▸ Selection:
[Start]

Java replace Japanese characters with \\p{Katakana} regular expression

3.6k Views Asked by At

i have followed that link

and the user "slevithan" offer using \p{Katakana}

public static void main(String[] args) {
    String str = "マイポケット (1).csv";
    str=    str.replaceAll(  "[\\p{Katakana}]", "_");//.replaceAll("\\p{Z}", "_");
    System.out.println(str);
}

but i get an error:

Exception in thread "main" java.util.regex.PatternSyntaxException: Unknown character property name {Katakana} near index 12
[\p{Katakana}]

i am working with java 8 . what is the correct syntax for checking Japanese characters with String replaceAll ?

2

There are 2 best solutions below

0
2Big2BeSmall On BEST ANSWER

The best solution was with this Regular-Expression when working with negative look-ahead .

str.replaceAll("(?![-,.,/p{Han}/p{Hiragana}/p{Katakana},\\p{IsAlphabetic}\\p{IsDigit}])[\\p{Punct}\\s]", "_");
7
2Big2BeSmall On

i needed to support both English and Japanese letters

that regular expression did the trick:

str.replaceAll(  "[/p{Han}/p{Hiragana}/p{Katakana}&&[^\\.^\\p{IsAlphabetic}^\\p{IsDigit}^-]]", "_");

[End]

▸ Set problem 1: According to the Katakana regex thread, which version of Java is the asker working with?
▸ Set problem 2: From the Katakana regex thread, return verbatim the part that opens with the words containing "i am working" and closes with "negative look-ahead .".

▸ Information supplied:

[Start]

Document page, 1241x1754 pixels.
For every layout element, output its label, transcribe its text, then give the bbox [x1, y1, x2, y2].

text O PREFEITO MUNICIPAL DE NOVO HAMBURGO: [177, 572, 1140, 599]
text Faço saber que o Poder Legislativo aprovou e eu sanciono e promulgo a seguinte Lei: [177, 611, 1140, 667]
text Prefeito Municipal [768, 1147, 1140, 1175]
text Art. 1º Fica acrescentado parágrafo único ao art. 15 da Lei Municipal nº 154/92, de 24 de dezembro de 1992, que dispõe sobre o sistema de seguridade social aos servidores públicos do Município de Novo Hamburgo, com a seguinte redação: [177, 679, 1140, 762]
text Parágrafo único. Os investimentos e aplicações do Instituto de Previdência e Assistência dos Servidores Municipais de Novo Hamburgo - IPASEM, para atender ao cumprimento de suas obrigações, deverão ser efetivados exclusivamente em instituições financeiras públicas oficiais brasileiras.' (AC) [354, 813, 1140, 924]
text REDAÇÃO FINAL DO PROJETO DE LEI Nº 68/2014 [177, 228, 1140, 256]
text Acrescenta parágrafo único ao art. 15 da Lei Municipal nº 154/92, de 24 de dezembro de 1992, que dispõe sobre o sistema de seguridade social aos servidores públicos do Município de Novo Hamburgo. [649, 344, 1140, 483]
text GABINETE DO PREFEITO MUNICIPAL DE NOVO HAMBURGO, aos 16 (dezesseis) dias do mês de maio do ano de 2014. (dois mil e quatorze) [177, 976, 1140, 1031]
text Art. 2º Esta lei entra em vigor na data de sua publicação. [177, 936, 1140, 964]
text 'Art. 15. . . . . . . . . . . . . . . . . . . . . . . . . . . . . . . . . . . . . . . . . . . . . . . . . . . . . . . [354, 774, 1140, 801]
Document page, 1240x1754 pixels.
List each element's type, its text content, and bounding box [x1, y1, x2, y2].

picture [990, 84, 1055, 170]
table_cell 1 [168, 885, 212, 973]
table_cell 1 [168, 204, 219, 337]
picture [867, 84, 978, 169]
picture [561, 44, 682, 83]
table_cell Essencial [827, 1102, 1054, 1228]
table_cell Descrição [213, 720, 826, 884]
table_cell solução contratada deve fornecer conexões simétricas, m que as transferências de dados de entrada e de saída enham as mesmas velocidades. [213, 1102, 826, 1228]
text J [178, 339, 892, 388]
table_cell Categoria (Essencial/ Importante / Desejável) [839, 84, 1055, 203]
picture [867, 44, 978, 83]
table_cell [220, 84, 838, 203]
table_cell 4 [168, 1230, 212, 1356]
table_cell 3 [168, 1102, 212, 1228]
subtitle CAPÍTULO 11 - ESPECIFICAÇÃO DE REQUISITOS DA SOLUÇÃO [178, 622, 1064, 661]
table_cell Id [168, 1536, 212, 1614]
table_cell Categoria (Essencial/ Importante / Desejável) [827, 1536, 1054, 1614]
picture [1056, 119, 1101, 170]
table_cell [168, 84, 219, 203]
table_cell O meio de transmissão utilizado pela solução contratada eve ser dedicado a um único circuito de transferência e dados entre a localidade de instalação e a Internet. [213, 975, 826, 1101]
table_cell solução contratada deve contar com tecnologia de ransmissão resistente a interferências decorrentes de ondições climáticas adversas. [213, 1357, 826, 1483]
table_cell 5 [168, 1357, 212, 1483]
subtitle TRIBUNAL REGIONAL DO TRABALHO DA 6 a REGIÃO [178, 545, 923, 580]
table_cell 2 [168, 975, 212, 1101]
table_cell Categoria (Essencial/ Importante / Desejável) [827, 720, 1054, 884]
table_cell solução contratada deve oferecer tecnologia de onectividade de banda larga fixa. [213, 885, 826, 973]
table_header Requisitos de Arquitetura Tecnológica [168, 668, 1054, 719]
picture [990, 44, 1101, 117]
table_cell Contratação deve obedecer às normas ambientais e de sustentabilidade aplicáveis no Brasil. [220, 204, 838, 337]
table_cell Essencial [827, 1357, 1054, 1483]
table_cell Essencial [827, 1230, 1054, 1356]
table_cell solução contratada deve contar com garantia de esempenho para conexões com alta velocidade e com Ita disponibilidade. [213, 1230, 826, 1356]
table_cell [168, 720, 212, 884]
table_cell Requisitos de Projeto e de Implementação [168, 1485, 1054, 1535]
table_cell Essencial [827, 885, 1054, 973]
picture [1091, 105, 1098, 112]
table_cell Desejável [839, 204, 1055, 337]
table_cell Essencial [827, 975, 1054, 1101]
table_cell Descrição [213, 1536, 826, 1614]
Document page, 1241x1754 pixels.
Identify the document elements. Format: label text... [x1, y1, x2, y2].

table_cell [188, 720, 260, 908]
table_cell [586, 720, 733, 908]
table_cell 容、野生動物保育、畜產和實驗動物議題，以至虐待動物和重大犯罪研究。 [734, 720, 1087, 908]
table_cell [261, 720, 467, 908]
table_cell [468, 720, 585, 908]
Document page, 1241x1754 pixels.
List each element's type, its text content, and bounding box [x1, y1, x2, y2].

[End]

▸ Expected output 1: Java 8.

▸ Expected output 2:
i am working with java 8 . what is the correct syntax for checking Japanese characters with String replaceAll ?

2

There are 2 best solutions below

0
2Big2BeSmall On BEST ANSWER

The best solution was with this Regular-Expression when working with negative look-ahead .